EXCERPTED DATA
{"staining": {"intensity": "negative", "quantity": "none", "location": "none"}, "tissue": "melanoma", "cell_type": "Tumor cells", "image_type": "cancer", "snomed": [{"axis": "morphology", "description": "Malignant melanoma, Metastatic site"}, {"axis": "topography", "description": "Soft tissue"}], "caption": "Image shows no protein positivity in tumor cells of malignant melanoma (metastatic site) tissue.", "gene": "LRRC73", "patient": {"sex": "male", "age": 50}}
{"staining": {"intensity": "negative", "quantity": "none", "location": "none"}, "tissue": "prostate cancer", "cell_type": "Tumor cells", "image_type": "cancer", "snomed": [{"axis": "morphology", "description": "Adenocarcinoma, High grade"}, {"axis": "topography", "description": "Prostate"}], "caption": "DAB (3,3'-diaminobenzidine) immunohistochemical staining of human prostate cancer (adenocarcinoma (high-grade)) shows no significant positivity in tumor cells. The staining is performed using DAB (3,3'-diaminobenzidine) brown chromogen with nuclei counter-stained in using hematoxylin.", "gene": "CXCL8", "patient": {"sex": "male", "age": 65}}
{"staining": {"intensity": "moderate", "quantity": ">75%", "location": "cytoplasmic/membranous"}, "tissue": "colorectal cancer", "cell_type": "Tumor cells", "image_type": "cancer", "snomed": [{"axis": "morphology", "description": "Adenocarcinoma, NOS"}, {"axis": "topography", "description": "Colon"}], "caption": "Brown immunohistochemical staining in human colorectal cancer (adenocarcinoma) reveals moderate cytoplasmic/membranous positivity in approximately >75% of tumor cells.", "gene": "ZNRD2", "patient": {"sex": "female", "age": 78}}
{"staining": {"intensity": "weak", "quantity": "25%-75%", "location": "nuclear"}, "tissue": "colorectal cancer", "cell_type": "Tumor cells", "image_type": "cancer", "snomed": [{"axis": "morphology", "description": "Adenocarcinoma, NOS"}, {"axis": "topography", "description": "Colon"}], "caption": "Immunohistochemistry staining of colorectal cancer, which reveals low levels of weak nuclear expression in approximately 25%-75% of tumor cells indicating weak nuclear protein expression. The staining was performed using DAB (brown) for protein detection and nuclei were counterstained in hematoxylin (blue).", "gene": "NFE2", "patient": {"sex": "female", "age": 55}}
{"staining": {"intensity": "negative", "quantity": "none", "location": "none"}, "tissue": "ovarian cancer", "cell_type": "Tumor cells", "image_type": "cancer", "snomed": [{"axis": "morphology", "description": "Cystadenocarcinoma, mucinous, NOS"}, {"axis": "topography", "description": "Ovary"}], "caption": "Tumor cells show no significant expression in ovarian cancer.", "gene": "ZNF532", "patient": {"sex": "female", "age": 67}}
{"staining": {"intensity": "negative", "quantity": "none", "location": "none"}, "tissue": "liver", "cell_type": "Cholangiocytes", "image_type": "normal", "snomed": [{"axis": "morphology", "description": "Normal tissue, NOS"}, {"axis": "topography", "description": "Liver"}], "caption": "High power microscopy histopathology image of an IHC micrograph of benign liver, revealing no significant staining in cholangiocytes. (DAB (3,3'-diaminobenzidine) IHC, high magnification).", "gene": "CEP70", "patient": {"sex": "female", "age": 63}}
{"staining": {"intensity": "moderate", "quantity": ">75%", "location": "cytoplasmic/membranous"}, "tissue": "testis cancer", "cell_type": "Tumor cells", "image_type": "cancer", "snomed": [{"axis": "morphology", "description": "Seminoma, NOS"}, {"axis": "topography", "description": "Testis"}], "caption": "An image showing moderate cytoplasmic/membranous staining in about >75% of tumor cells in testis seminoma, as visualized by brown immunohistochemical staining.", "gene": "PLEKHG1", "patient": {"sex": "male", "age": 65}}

TASK STATEMENT
Only the number is wanted here. Please work out how many lines of the records contain "negative".

SOLVED PROBLEM
4